PROBLEM TO WORK ON
Which lines in the material contain the string "center"? List every such line in full.
--- MATERIAL SHOWN ---
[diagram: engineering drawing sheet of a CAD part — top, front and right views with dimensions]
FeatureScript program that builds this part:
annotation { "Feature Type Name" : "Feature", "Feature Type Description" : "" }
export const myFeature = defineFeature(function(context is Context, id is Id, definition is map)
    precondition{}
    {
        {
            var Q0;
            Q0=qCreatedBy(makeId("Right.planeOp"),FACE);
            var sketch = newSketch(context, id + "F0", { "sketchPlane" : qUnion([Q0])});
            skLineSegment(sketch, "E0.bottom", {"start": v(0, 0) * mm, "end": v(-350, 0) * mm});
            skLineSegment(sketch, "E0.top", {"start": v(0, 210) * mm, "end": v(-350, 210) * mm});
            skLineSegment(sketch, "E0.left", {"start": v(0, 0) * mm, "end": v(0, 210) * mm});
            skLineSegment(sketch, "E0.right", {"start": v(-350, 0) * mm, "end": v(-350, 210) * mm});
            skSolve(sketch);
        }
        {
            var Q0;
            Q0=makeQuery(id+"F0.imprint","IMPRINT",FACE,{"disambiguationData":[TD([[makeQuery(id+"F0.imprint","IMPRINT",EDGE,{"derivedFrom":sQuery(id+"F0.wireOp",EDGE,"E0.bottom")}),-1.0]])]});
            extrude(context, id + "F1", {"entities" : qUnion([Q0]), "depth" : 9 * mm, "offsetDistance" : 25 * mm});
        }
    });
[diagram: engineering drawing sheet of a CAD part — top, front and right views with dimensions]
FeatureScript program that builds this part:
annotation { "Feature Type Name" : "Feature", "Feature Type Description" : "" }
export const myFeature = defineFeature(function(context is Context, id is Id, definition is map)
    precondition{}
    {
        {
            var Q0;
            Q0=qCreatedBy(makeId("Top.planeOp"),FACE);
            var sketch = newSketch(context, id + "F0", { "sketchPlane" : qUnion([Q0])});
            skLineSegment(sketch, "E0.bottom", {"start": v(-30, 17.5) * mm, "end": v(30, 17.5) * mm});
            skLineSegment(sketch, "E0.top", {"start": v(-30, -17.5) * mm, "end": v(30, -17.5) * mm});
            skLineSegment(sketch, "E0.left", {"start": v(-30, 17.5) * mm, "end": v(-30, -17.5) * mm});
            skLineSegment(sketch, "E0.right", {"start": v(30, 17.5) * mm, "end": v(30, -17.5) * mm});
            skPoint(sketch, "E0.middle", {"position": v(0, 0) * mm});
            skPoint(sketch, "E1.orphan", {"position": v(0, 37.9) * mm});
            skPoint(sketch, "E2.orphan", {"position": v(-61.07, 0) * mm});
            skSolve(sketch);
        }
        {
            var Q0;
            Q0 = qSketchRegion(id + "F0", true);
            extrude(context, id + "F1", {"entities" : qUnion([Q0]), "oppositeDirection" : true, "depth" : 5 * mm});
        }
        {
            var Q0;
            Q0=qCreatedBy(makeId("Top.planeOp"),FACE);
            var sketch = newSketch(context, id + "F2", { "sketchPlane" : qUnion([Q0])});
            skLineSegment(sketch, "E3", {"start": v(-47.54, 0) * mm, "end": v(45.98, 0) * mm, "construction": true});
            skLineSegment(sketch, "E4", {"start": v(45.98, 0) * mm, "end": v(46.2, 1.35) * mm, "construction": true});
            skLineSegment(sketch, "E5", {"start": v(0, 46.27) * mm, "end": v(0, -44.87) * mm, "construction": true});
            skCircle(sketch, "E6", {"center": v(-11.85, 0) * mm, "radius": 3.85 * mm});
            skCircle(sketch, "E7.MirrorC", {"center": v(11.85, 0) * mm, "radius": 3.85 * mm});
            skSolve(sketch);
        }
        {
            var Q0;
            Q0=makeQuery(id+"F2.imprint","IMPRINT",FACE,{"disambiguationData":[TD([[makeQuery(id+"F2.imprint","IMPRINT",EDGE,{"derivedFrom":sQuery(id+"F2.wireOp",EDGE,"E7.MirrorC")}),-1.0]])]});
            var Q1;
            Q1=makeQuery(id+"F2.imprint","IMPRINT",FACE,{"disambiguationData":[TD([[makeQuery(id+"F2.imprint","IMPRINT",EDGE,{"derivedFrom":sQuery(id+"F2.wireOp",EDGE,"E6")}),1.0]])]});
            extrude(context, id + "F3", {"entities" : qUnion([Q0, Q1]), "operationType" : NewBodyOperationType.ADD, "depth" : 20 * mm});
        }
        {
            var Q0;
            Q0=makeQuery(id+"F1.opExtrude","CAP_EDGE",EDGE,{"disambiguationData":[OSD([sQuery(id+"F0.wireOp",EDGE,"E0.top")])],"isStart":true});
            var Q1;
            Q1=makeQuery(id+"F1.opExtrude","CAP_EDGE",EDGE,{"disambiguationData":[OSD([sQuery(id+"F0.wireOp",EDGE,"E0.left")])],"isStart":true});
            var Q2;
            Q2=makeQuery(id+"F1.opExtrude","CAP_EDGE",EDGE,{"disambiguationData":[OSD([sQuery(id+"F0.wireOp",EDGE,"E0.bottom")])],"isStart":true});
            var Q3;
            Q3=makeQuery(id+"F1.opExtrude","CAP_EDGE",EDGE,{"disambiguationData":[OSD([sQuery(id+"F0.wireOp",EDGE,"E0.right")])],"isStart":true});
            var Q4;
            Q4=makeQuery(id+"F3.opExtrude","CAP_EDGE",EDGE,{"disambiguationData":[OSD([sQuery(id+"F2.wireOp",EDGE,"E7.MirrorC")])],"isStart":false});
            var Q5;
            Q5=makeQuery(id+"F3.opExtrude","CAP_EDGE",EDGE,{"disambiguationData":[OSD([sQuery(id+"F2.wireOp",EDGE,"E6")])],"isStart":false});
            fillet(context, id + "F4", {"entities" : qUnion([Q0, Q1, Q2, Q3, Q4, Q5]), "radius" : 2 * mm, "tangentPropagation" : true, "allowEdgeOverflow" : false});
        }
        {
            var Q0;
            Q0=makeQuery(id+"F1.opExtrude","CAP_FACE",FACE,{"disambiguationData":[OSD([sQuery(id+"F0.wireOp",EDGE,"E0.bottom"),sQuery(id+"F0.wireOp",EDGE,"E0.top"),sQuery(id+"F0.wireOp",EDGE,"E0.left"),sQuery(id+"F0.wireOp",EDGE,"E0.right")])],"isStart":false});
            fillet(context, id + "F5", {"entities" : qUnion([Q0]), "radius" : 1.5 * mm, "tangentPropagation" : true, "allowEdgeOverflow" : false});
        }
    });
---
PROBLEM SOLUTION
            skCircle(sketch, "E6", {"center": v(-11.85, 0) * mm, "radius": 3.85 * mm});
            skCircle(sketch, "E7.MirrorC", {"center": v(11.85, 0) * mm, "radius": 3.85 * mm});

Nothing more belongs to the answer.